▶ **WORK TO BE COMPLETED**
In the passage on the early reviews of Moby-Dick, which London periodical's notice did The International Magazine reprint?

In December of 1851, the newly formed Harper's Monthly Magazine began its section of "Literary Notices" with an anonymous and self-congratulatory puff. "A new work by Herman Melville, entitled Moby Dick; or The Whale, has just been issued by Harper and Brothers, which, in point of richness and variety of incident, originality of conception, and splendor of description, surpasses any of the former productions of this highly successful author."1 At roughly the same time, The International Magazine of Literature, Art, and Science-a rival of Harper's in the marketplace for literary periodicals-published one of the first negative reviews of Moby-Dick. More accurately, it re-published one of the first negative reviews of Moby-Dick, appending to it only a brief explanatory paragraph:

The new nautical story by the always successful author of Typee, has for its name-giving subject a monster first introduced to the world of print by Mr. J. N. Reynolds, ten or fifteen years ago, in a paper for the Knickerbocker, entitled Mocha Dick. We received a copy when it was too late to review it ourselves for this number of the International, and therefore make use of a notice of it which we find in the London Spectator.2

Pointing out one of Melville's source-texts and freely admitting its use of a foreign notice, The International Magazine at once challenges Harper's claims to Moby-Dick's "originality of conception" and forswears its own "originality." In so doing, the International Magazine provides a useful corrective to conceptions of romantic authorship that have, over the course of the last two hundred years, become commonplace in American culture. For a good many writers in the 19th century, "originality" simply was not always at a premium-newness was neither the first nor the best measure of a book's value.3 The Spectator's notice, which rails against the "rhapsody run mad" (802) of Moby-Dick's metaphysical digressions and the unconventionality of its narrative structure, treats the novelty of Melville's novel with a high level of vitriol.

▶ **DATA**

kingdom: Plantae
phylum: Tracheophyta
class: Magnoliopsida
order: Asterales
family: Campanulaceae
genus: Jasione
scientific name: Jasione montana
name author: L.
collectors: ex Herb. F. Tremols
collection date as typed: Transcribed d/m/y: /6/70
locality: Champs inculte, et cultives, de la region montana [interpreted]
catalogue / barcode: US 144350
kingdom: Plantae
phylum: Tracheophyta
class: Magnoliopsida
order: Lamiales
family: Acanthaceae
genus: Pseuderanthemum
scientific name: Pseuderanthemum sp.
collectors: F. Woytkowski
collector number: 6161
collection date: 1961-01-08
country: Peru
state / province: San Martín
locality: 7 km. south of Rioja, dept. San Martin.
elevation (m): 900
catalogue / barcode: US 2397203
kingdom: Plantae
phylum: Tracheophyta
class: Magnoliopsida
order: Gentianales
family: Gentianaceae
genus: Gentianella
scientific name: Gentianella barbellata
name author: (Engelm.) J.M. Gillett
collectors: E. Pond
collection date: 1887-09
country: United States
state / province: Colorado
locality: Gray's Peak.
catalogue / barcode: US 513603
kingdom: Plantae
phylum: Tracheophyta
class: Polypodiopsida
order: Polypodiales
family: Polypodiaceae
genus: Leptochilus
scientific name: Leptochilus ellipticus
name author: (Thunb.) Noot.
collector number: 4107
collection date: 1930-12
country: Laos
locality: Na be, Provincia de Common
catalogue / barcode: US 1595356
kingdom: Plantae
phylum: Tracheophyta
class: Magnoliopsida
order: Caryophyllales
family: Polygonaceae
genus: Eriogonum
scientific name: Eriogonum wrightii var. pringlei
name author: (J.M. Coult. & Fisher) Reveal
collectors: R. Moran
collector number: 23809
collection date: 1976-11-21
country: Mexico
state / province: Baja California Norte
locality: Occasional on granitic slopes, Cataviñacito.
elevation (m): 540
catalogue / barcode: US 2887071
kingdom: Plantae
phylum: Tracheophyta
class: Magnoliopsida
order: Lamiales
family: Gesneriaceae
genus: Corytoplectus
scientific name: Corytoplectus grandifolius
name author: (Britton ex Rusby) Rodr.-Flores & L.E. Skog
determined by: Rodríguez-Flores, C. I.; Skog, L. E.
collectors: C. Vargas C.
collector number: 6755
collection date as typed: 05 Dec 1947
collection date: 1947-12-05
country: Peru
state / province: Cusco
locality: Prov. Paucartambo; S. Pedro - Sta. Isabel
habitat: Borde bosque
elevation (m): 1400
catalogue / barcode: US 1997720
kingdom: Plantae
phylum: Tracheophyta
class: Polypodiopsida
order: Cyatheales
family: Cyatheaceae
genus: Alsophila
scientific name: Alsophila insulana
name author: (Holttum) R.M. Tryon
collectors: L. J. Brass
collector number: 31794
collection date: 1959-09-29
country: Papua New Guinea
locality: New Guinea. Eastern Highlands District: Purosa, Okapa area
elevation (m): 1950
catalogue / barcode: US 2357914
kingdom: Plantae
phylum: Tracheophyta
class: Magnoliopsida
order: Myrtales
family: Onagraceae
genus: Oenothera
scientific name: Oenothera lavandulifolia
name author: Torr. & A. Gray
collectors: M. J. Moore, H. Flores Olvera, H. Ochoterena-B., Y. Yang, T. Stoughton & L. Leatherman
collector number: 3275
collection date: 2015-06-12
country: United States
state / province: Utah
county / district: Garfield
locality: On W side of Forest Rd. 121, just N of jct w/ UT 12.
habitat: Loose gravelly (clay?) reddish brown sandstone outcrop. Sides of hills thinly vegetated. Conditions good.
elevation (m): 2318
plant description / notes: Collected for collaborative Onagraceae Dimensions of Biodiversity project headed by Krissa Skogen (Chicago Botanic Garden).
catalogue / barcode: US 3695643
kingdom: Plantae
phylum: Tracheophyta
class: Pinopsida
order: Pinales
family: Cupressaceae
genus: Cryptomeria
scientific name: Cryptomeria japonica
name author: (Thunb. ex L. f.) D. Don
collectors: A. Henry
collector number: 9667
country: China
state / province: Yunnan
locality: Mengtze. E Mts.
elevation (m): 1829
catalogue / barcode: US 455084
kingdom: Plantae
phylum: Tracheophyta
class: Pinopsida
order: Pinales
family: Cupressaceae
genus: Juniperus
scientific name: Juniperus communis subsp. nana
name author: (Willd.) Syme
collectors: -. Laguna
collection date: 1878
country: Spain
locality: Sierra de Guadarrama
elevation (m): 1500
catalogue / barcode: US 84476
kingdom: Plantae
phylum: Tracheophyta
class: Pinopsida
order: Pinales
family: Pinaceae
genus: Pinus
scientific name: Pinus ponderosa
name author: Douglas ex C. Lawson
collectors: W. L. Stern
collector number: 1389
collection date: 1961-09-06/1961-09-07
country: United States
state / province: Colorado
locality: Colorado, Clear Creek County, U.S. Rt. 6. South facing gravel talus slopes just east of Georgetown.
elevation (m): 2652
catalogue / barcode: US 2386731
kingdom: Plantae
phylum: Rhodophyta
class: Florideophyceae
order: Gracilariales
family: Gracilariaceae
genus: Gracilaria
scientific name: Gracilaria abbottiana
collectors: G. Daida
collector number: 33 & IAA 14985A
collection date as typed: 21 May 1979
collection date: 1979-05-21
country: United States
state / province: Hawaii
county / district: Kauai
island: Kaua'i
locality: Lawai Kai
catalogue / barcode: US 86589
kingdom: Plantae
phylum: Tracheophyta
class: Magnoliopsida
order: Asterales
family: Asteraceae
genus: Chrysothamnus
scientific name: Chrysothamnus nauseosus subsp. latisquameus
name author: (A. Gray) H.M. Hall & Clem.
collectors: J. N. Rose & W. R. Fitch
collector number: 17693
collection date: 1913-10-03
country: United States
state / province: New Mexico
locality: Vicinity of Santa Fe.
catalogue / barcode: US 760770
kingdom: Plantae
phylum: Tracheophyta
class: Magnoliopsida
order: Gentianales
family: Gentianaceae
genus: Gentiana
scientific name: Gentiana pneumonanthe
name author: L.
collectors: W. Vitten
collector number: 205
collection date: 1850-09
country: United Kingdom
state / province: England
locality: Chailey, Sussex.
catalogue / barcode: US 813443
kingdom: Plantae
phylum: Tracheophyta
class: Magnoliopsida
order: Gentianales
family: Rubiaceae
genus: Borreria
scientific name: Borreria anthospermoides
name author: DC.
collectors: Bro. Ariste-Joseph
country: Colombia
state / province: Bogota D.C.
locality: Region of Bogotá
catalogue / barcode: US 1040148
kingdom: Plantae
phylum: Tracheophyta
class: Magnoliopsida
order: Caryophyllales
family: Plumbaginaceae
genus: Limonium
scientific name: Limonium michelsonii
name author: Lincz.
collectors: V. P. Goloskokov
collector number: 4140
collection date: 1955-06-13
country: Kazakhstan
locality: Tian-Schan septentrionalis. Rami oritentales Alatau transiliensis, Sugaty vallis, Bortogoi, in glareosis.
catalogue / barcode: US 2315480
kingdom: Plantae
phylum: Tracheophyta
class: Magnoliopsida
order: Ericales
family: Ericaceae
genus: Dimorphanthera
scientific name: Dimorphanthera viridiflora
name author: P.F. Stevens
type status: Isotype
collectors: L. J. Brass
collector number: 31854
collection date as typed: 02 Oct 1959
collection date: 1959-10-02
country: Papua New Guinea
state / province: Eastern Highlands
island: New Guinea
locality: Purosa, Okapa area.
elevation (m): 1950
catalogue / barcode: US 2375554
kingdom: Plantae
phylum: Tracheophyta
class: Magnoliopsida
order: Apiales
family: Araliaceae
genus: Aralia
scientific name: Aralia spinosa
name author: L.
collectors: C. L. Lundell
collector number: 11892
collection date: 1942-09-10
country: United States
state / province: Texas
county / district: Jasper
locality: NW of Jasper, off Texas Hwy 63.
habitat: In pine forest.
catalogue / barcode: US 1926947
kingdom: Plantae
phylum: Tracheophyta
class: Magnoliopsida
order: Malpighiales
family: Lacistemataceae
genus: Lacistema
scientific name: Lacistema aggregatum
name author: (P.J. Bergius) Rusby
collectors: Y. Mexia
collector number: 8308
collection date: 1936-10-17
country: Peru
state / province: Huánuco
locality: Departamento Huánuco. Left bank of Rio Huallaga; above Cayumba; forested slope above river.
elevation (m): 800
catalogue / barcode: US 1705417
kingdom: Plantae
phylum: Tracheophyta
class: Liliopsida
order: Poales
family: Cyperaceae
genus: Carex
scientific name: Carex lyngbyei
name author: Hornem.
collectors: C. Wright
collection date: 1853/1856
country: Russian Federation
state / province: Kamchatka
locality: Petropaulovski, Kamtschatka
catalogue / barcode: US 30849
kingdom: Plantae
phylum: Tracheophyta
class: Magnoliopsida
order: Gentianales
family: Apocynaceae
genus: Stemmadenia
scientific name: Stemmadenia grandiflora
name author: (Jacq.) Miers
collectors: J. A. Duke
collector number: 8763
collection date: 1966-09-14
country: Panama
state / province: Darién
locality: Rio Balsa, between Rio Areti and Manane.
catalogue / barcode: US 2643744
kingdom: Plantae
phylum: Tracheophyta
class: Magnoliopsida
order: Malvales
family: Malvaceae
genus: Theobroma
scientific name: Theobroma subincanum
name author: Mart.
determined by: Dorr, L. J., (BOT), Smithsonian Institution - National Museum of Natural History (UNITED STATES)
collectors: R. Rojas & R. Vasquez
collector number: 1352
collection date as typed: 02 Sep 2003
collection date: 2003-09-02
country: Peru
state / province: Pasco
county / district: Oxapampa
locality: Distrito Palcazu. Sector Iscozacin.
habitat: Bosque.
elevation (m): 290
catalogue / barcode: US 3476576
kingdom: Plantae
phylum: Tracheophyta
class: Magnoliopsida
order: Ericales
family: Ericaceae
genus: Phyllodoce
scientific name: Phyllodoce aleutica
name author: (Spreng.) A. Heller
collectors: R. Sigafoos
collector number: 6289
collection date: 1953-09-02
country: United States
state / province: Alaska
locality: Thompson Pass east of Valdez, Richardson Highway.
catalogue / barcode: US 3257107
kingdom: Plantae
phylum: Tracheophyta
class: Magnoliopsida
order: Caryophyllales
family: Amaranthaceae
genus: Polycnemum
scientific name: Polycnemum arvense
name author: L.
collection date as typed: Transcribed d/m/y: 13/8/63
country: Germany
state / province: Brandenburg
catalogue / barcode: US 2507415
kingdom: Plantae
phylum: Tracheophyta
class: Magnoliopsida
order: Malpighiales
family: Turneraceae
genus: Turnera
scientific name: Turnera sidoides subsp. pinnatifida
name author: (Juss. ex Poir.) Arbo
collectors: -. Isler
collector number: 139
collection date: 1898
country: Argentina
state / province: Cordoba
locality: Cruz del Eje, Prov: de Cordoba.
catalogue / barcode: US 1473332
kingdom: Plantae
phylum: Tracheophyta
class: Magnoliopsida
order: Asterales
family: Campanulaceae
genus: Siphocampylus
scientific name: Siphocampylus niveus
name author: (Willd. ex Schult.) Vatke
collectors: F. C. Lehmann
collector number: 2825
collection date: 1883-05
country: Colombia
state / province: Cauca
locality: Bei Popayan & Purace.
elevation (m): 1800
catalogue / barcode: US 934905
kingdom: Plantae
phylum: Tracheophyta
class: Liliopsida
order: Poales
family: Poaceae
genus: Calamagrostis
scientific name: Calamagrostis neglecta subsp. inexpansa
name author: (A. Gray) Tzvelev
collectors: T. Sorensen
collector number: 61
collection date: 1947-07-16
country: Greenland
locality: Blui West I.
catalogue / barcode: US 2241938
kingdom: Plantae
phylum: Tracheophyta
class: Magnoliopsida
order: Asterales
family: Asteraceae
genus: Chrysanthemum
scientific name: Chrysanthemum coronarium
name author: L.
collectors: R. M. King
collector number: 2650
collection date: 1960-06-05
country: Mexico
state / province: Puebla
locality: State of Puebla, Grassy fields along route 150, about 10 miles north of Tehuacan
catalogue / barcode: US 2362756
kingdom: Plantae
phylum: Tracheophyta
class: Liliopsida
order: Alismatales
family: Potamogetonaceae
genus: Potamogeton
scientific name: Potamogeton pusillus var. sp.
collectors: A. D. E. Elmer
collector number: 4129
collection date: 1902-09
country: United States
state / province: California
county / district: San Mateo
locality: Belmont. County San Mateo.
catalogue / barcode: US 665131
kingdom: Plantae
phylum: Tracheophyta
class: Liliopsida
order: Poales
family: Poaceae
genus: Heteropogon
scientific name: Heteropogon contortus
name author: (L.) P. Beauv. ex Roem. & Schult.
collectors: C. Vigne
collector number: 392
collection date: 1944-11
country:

▶ **EXERCISE RESPONSE**
The London Spectator.